We also did some filming, a little down hole temperature, some construction in the drill arch, and more importantly we prepared for Christmas. Our Christmas party last night started with hors d’oeuvres at 5 pm and then a elaborate feast in our very festively decorated galley. We had a fantastic meal (see above) complete with a gift giving taking Yankee Swap and dancing until late (early?). Naturally everyone on station attended and we all had a fantastic time. Even cleanup afterwards was smooth with all the help. The one great thing about evening activities here is that no matter when you finish it is still light outside.

It is December 24th here in West Antarctica and Christmas eve today. For an added holiday celebration we actually get the next two days off to catch up on personal things, play, and just relax. Though most of us will still do some work, as there is much to do, it will be a casual two days.

Safe to say that folks here miss love ones back home and wish you a Merry Christmas when the day comes around on your side of the world.
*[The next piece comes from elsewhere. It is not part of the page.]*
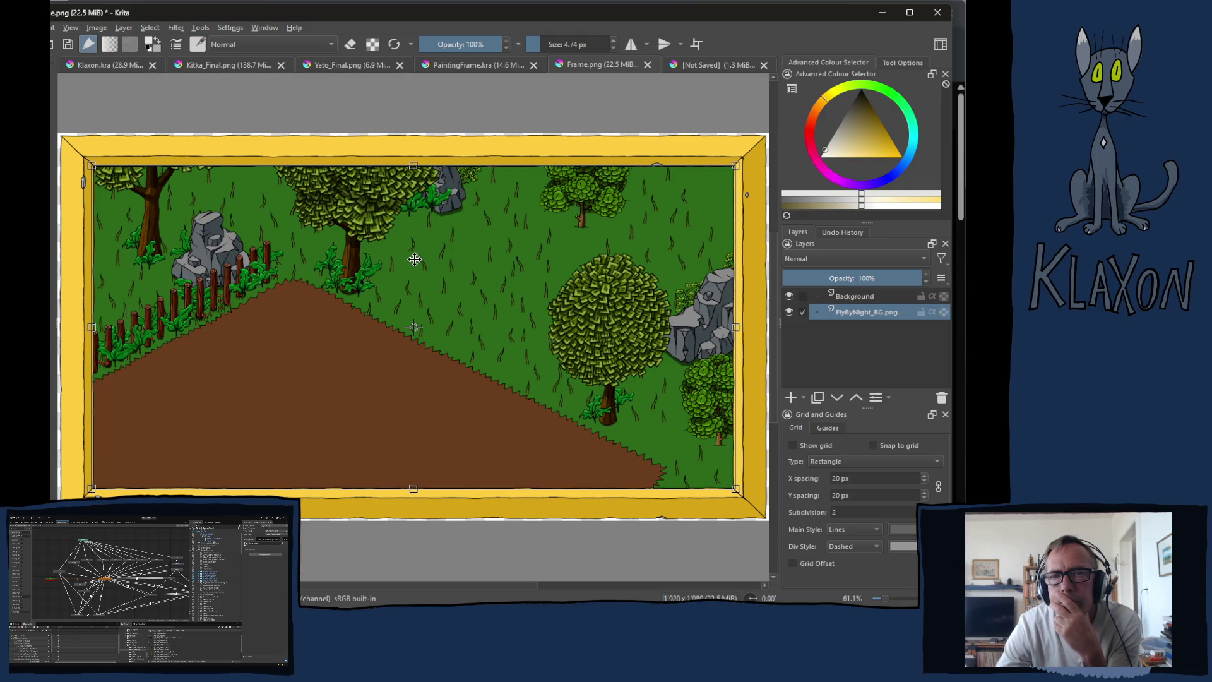
Shrink the FlyByNight_BG layer and move it down and right inside the frame.
key(Escape)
PS I got a journal for my Yankee Swap gift – how appropriate.


Brandon Gillette said...

Merry Christmas! It was truly a pleasure to have met you all. I wish I could have been there for the Christmas dinner and gift exchange! It sounds like you had a wonderful time! Like I said, I will be keeping a watchful eye out on this blog and look forward to the stories! This has all been a truly amazing experience and something that I will keep with me always! Please pass along my best wishes and Christmas greetings to all those at the camp! Thank you for continuing to publish the blog and can't wait to hear about the projects that are starting to gear up in the coming weeks!

Anonymous said...


Merry Christmas! We are not even at Christmas Eve yet as you know. I 'm glad to know you are safe and enjoying your time thus far.
We are enjoying the blogs and photos

love megan

Anonymous said...

It is the morning of Christmas Eve day here in Southern Ontario and it is cold and blustery (for us) and snowing lightly. I wish you and your fellow "icers" a wonderful Christmas!


Noel said...

Hello this is Noel, Anais's brother. We are gathered here in France with the family for Christmas. Let me wish a merry Christmas to you all! I am reading your blog from the start and it is an amazing way to get news on what you are doing over there. We read it with so much pleasure, and love the photos!